Romancing the ‘commercial’ paradigm
There appears, from our experience, to be a shift in the not-for-profit community service sector to ‘commercialisation’ of service delivery and care. Not-for-profit organisations are increasingly being exhorted to act more like the ‘corporate sector’ and to think ‘commercially’ when making decisions about their service delivery.
This romance is not all bad. At the same time it is not all good.
Financial rigour, excellent governance, customer focused services, consumer directed care, increased client choice, marketing, project management and efficiency and effectiveness are not negotiable for any organisation, regardless of whether it has shareholders or not.
However the adoption of ‘commercial’ culture and practice should ring bells for us when this dilutes mission and values, and where all transactions are made with a focus on surplus (always bigger and better every year), internal rates of return, and fixed in granite administration levies that stunt innovation and the development of better models of care.

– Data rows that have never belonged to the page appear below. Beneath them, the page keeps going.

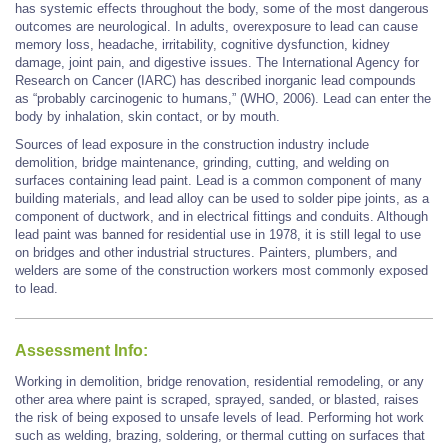
has systemic effects throughout the body, some of the most dangerous
outcomes are neurological. In adults, overexposure to lead can cause
memory loss, headache, irritability, cognitive dysfunction, kidney
damage, joint pain, and digestive issues. The International Agency for
Research on Cancer (IARC) has described inorganic lead compounds
as “probably carcinogenic to humans,” (WHO, 2006). Lead can enter the
body by inhalation, skin contact, or by mouth.
Sources of lead exposure in the construction industry include
demolition, bridge maintenance, grinding, cutting, and welding on
surfaces containing lead paint. Lead is a common component of many
building materials, and lead alloy can be used to solder pipe joints, as a
component of ductwork, and in electrical fittings and conduits. Although
lead paint was banned for residential use in 1978, it is still legal to use
on bridges and other industrial structures. Painters, plumbers, and
welders are some of the construction workers most commonly exposed
to lead.
Assessment Info:
Working in demolition, bridge renovation, residential remodeling, or any
other area where paint is scraped, sprayed, sanded, or blasted, raises
the risk of being exposed to unsafe levels of lead. Performing hot work
such as welding, brazing, soldering, or thermal cutting on surfaces that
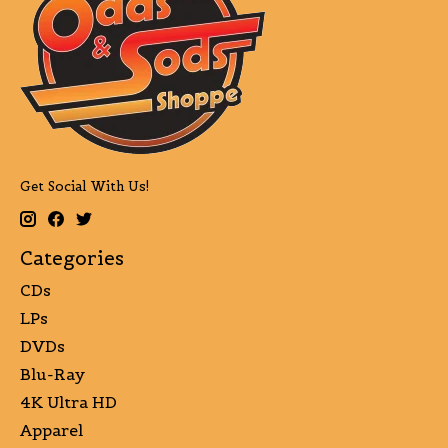
Get Social With Us!
Categories
CDs
LPs
DVDs
Blu-Ray
4K Ultra HD
Apparel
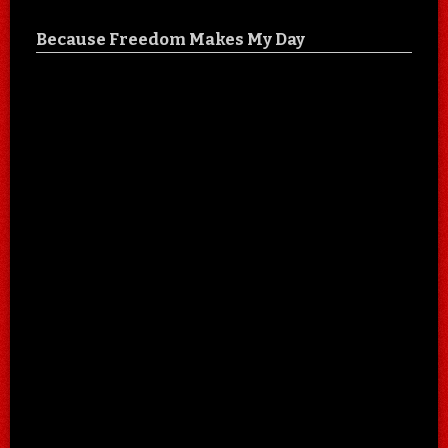
Because Freedom Makes My Day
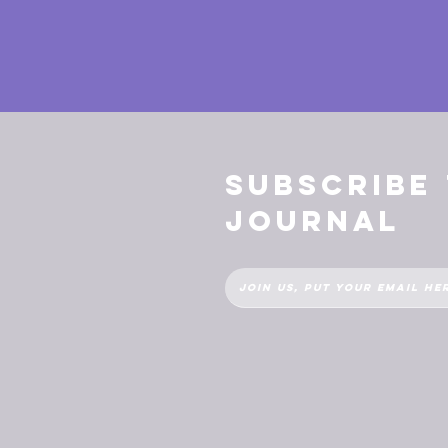
Subscribe
Journal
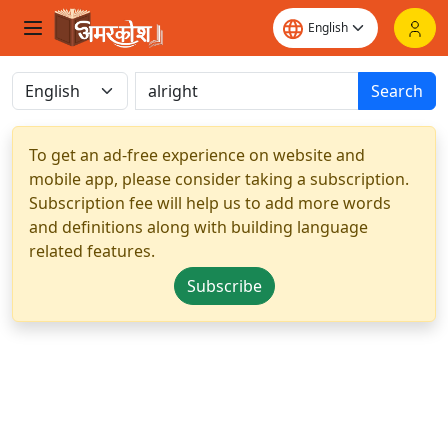
Search
To get an ad-free experience on website and
mobile app, please consider taking a subscription.
Subscription fee will help us to add more words
and definitions along with building language
related features.
Subscribe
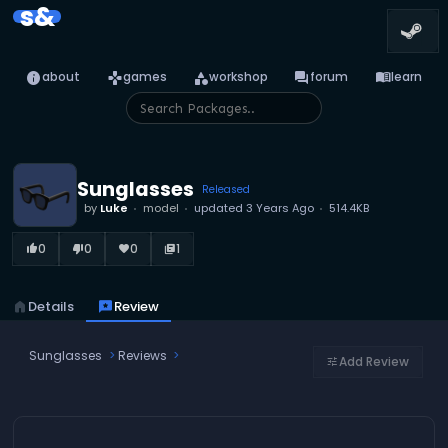
s&
info
games
category
forum
menu_book
about
games
workshop
forum
learn
Sunglasses
Released
by
Luke
model
updated
3 Years Ago
514.4KB
0
0
0
1
thumb_up_alt
thumb_down_alt
favorite
library_books
home
Details
reviews
Review
Sunglasses
Reviews
Add Review
tune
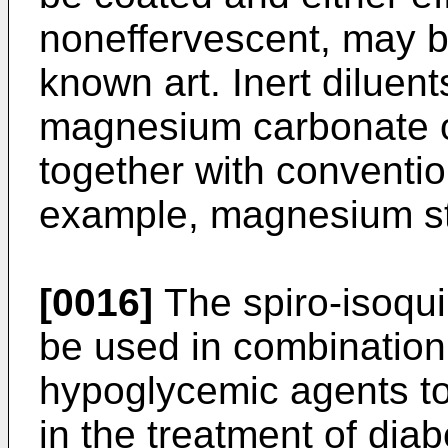
noneffervescent, may b
known art. Inert diluent
magnesium carbonate o
together with conventio
example, magnesium st
[0016]
The spiro-isoqui
be used in combination 
hypoglycemic agents to 
in the treatment of diabe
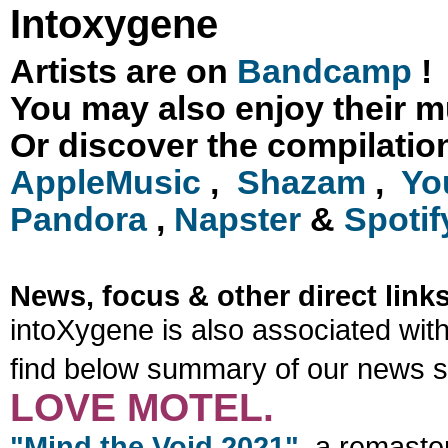
Intoxygene
Artists are on
Bandcamp
!
You may also enjoy their m
Or discover the compilation 
AppleMusic
,
Shazam
,
Yo
Pandora
,
Napster
&
Spotif
News, focus & other direct links
intoXygene is also associated with
find below summary of our news s
LOVE MOTEL.
"Mind the Void 2021"
, a remaste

The fact is the two ‘sectors’, that is the for-profit sector and the not-for-profit sector (we will use these terms at present until better ones emerge), are different, and the difference should be acknowledged and wherever possible celebrated.
However when the not-for-profit sector ‘imitates’ the for-profit sector, or executives start to insist that ‘commercial’ models of planning should replace ‘caring’ models of planning, we may find a widening gap between mission and practice – what can be called cognitive dissonance.
When the not-for-profit sector begins to act like the poor cousin to the for-profit sector, we need to remind ourselves that it was not the not-for-profit sector that caused the Global Financial Crisis. It was the greed and ‘commercial’ activity of the for-profit sector all on its own in its unregulated free-market.
The not-for-profit sector makes a huge contribution to society generally and should celebrate what it is and what it does! It actually has a lot to offer the for-profit sector as a humanising agent in an unequal world.
Commercial principles such as efficiency and financial rigour (that are designed to elicit a profit) are valuable, but only if they’re used to enhance client care and better deliver on mission. Adopting for-profit principles for the sake of being more ‘commercial’ can be detrimental to a not-for-profit’s ability to acheive real social impact.
So rather than blindly attempting to imitate the for-profit sector, a vastly improved approach would be to focus on collaboration where the corporate sector provides resources to assist the not-for-profit sector to specifically enhance the quality of its care in order to achieve its mission. In this relationship, each sector identifies and respects the capability of the other, and the not-for-profit sector retains its focus on what ultimately matters most – the people it exists to support.
If the ‘romance’ ends with a relationship of equals and an increased focus on social impact, then everyone will benefit.
Comments
This is an excellent article. So many nonprofits here in my city are making this move. At a time when nonprofits are struggling to stay alive, it’s easy to be romanced (an excellent word!) by the possibility of economic stability through a corporate model. Thanks for reminding us of where the problems started in the first place!